### RECORDS FOR THE TASK

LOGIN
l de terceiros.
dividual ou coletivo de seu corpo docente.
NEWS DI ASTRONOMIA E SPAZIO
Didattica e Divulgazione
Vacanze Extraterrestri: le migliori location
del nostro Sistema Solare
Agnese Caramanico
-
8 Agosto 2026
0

### WHAT THE TASK REQUIRES
Quote only the lines from the line containing "Didattica e Divulgazione" through the end of the entries, keeping the first and the last.

### REPLY
Didattica e Divulgazione
Vacanze Extraterrestri: le migliori location
del nostro Sistema Solare
Agnese Caramanico
-
8 Agosto 2026
0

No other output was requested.